In new work from Professor Nobuyuki Tamaoki's laboratory at Hokkaido University it has now become possible, for the first time, to achieve complete control over on/off switching of the movement of a nanomachine.
Photoresponsive azo-peptide inhibitors completely stops and starts the motility of kinesin-microtubules with UV or visible photoirradiation. (Reprinted with permission from American Chemical Society)
"We synthesized various compounds and finally discovered a new peptide-azobenzene – containing a peptide and a terminal azobenzene unit – having a reverse order of the amino acids of the peptide from the kinesinís tail," Tamaoki tells Nanowerk. " This compound completely stops and starts the motility of kinesin-microtubule. It also has a reasonably good on/off switchability with UV or visible photoirradiation for 1 second each."
He notes that researchers have known that peptides whose amino acid sequence are taken from the tail part of kinesin show a moderate inhibition. "We thought about a covalent linkage between such peptide and photoisomerizable azobenzene, which we have been studied for a long time, to switch various molecular functions."

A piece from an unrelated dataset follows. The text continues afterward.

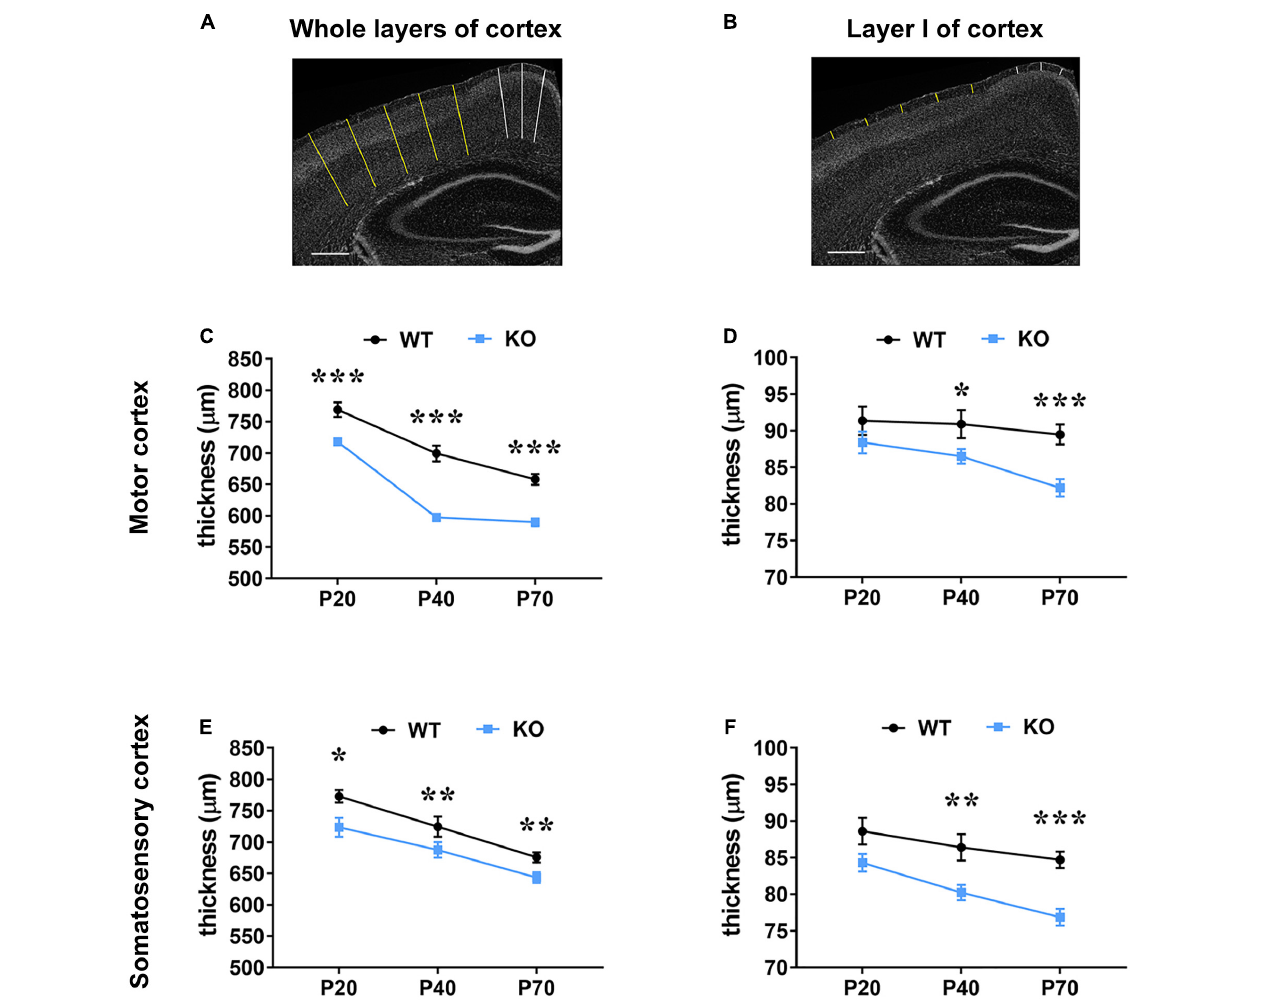
FIGURE 5 | Mecp2 deficiency causes a reduction of the thickness of the motor and somatosensory cortex, which correlates with astrocytic atrophy. (A,B) Representative images of brain coronal sections stained with DAPI. Traced lines were used to measure the thickness of whole layers (A) and layer I (B) in the motor (white) and somatosensory cortex (yellow). Original magnification: 4 × . Scale bar = 400 µ m. (C–F) The graphs depict changes in the thickness of whole cortical layers and layer I of the motor (C,D) and somatosensory cortices (E,F) of Mecp2 null mice compared to their WT littermates, at different ages. Data are represented as mean ± SEM. * p < 0.05, ** p < 0.01, *** p < 0.001 by Student’s t -test or Mann–Whitney test in accordance with data distribution. One-way ANOVA indicates a significant reduction in the thickness of whole layers of WT and KO motor and somatosensory cortices from P20 to P70 ( p < 0.001); analysis of layer I reports a significant reduction from P20 to P70 in KO motor ( p < 0.01) and somatosensory ( p < 0.001) cortices, but not in WT tissues. Measurements of WT and KO brains derived from at least three non-consecutive slices of at least three different animals per genotype (P20: N = 4/5 WT and N = 4/6 KO; P40: N = 3 WT and N = 5 KO; P70: N = 5 WT and N = 5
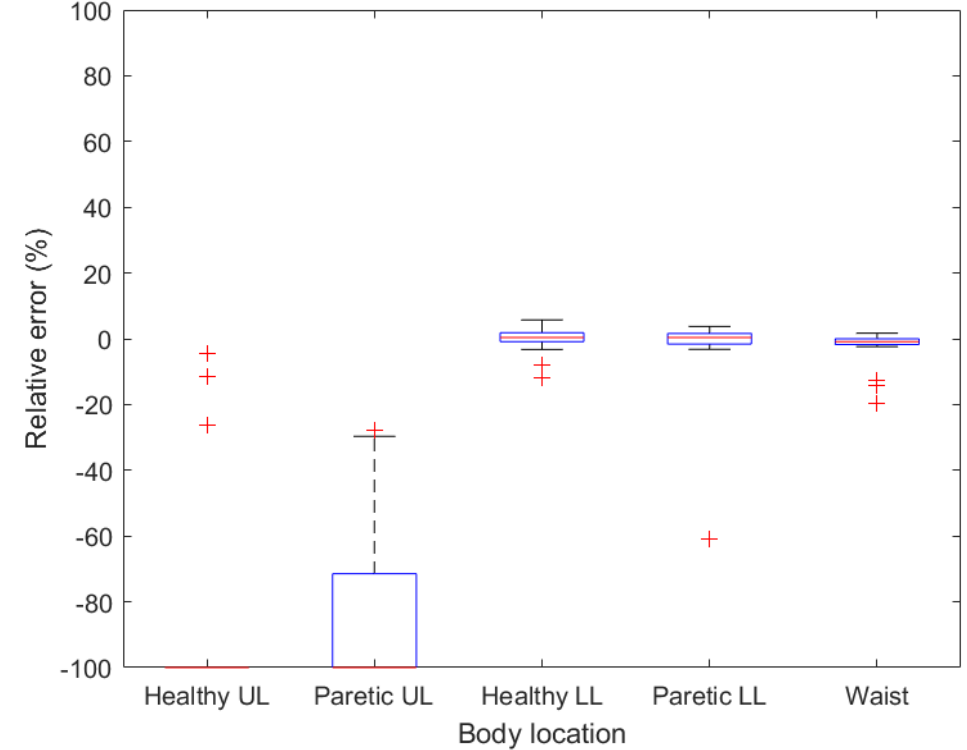
Figure 6. Boxplots demonstrating relative error for given body location when rolling walker is used. UL—upper limb, LL—lower limb.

The resulting photoresponsive azo-peptide inhibitors can reversibly regulate microtubule motility over many cycles. If the concentration of the inhibitor is sufficiently high, the velocity of the microtubule can be stopped completely with photoirradiation.
"Our photoresponsive molecular motor system enables us to make an active spot allowing cargo-attached microtubules to move by irradiating with UV light selectively at any desired region," says Tamaoki. "Such an active spot could be moved freely just by moving the position of UV light in an inactivated background irradiated with visible light. In such a manner with a focused UV light we would select one specific microtubule attached with cargos and guide it to a desired point. As a consequence, all kinds of transportation of nano-objects for separation, mixing, concentration would be possible."
Research like this one will not only lead to new applications of motor proteins in artificial nano-transportation systems but also contributes to a better understanding of the exact mechanism of natural molecular machines (today, even the mechanism of the conversion of the chemical energy to work is not fully understood yet).
"One of our goals is to change the energy source for the motility of bionanomachines from chemical energy to light energy in order to induce cycles of change in the molecular structure of kinesin," notes Tamaoki. "With the demonstration of our novel photoswitching compound we may have reached an important stage in our thinking about the mechanism of the motility of nanobiomachines."